When we analyze our system trying to conserve angular momentum, the moment of inertia is the rotational equivalent to mass in Newton's second law (\( \boldsymbol{F=ma} \) ). Hence, when the boy starts running and begins rotating around the merry-go-round, his motion impacts the rotational speed of the system, which is wholly dependent on the system's moment of inertia.

Tangential Velocity

Tangential velocity (\( \boldsymbol{v} \) ) is the linear velocity of an object moving along a circular path. It's the speed at which a point on the circumference of the rotation is travelling, always directed perpendicular to the radius at that point – hence 'tangential'. It's directly proportional to the rotational speed (angular velocity) and the radius of the path the object is following.To connect this to our example, once the merry-go-round's angular velocity is known, we can calculate the tangential velocity at any point on its edge.

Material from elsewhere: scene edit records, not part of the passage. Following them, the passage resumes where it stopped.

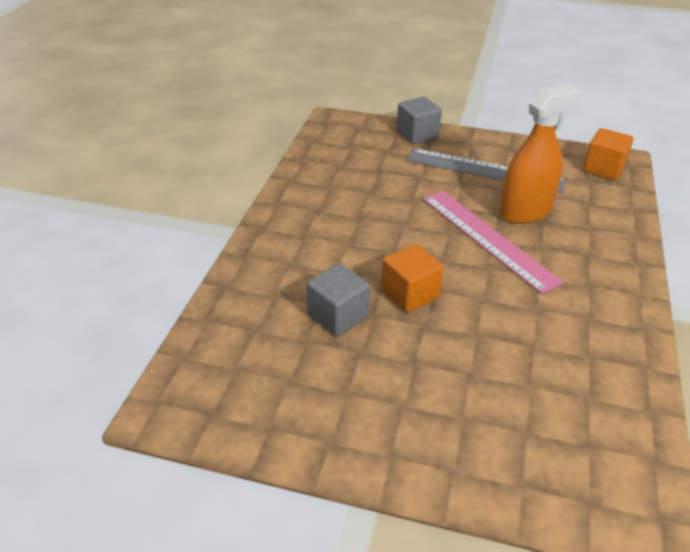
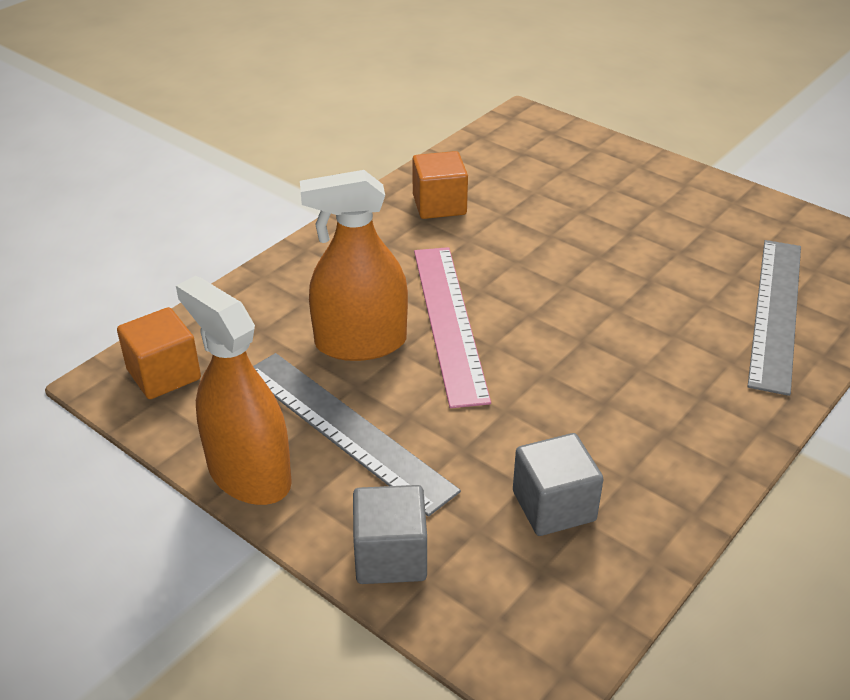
camera: 155 degrees left, 0 degrees up
grey cube [307,264,370,337] -> grey cube moved to [513,433,604,536]
orange cube [381,244,444,313] -> orange cube moved to [412,151,468,219]
none -> orange spray bottle [176,276,292,505]
none -> grey ruler [747,240,801,396]

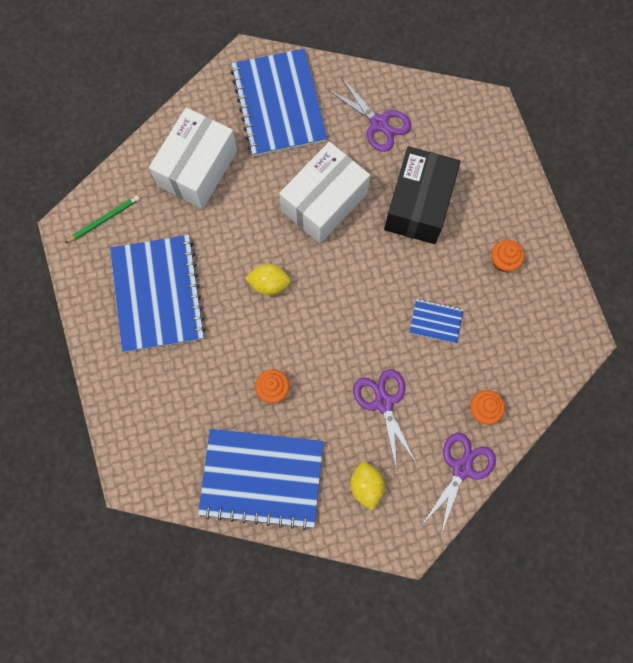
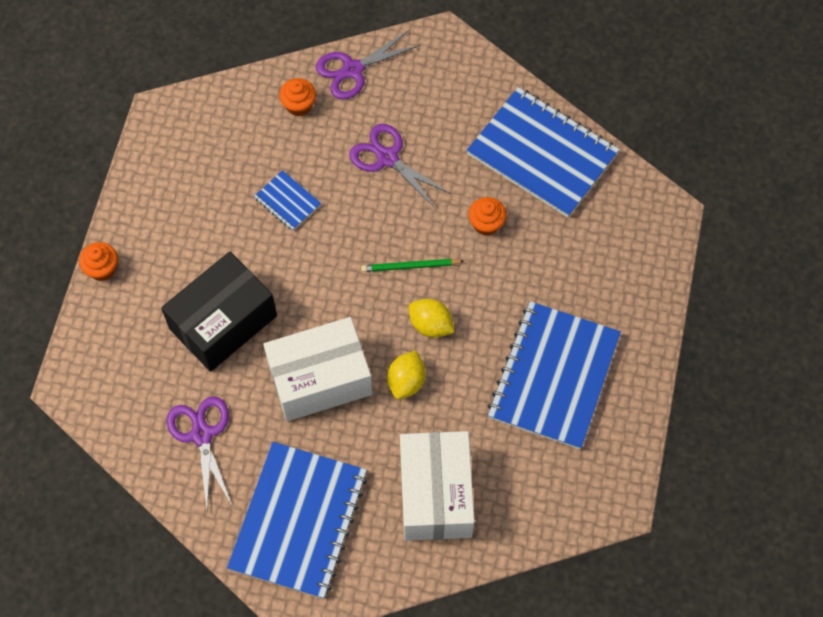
camera: 150 degrees left, 10 degrees down
green pencil [65,195,140,243] -> green pencil moved to [361,259,464,272]
white box [149,107,237,209] -> white box turned 60 degrees counterclockwise [400,431,475,541]
yellow lemon [350,462,384,510] -> yellow lemon moved to [387,350,426,399]
purple scissors [353,369,417,470] -> purple scissors turned 120 degrees clockwise [349,124,451,209]
orange cupcake [491,240,524,272] -> orange cupcake moved to [79,242,118,281]

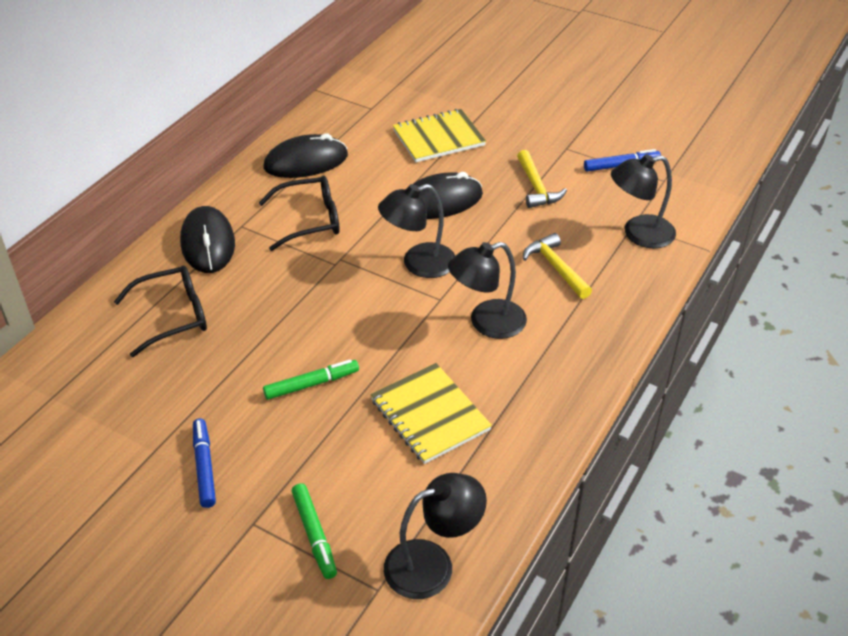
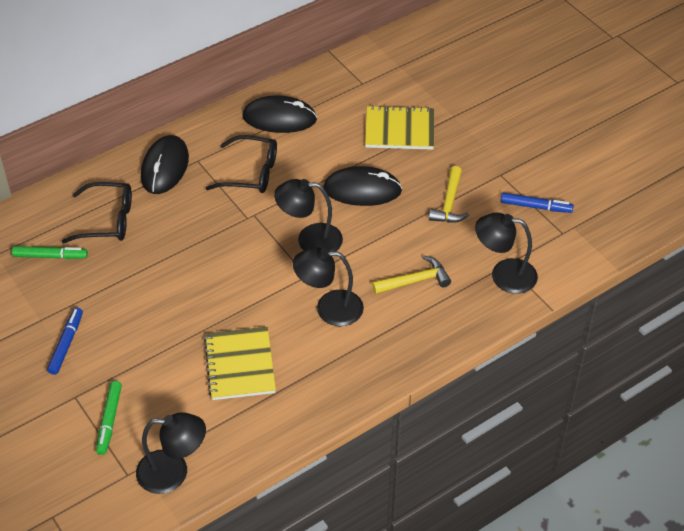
camera: 25 degrees right, 5 degrees up
green marker [263,359,359,400] -> green marker moved to [12,246,88,259]
yellow hammer [523,233,592,299] -> yellow hammer turned 75 degrees clockwise [372,256,451,294]

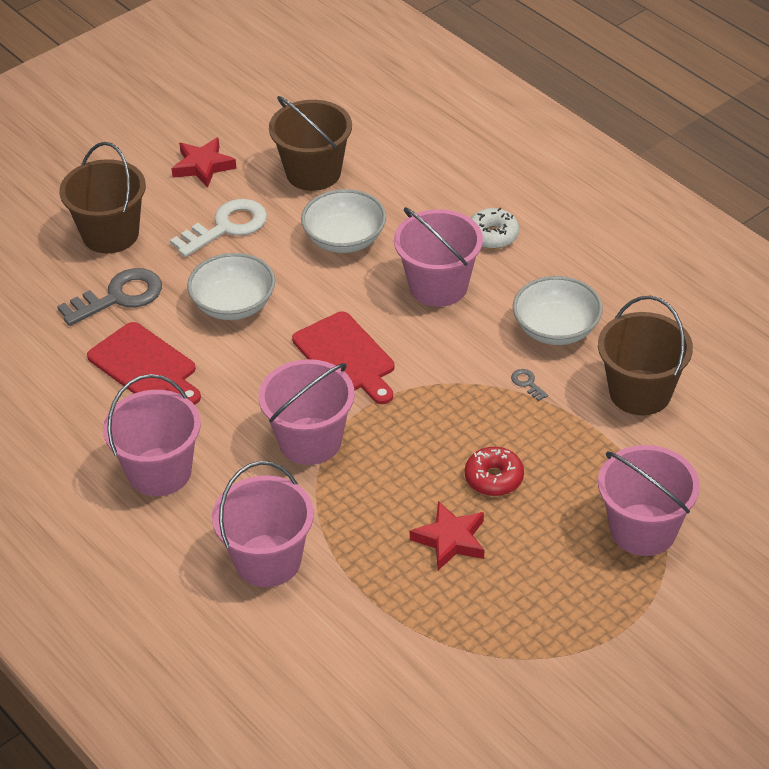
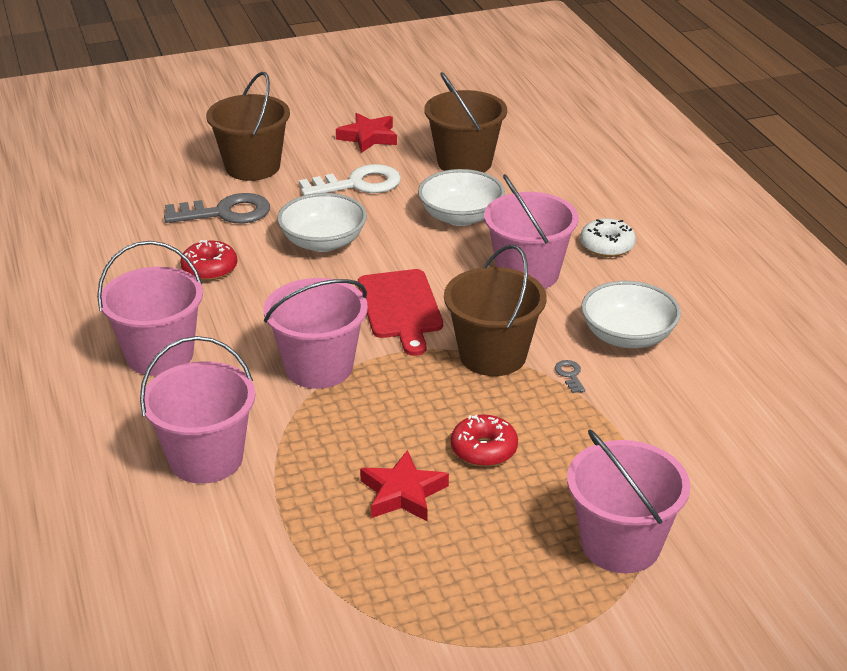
camera: 20 degrees right, 10 degrees down
red cutting board [87,322,201,405] -> red donut [180,240,238,281]
brown bucket [598,296,693,415] -> brown bucket moved to [444,244,547,376]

The closer to the center, the slower the tangential velocity; the farther from the center, the faster. This change happens because while all points on a rotating body have the same angular velocity, their tangential velocities differ due to their varying distances from the center.

Practical Implication

In the problem, we are asked to find the boy's speed relative to the merry-go-round. We must consider the tangential velocity because although the boy is moving linearly relative to the ground, he is moving along a tangential path relative to the merry-go-round. Hence, we need to calculate the tangential velocity of the merry-go-round's surface at the boy's location to get the boy's relative speed. Such a concept is not only essential in physics problems but also in understanding real-world scenarios, like the take-off speed needed for an airplane considering the Earth's rotation.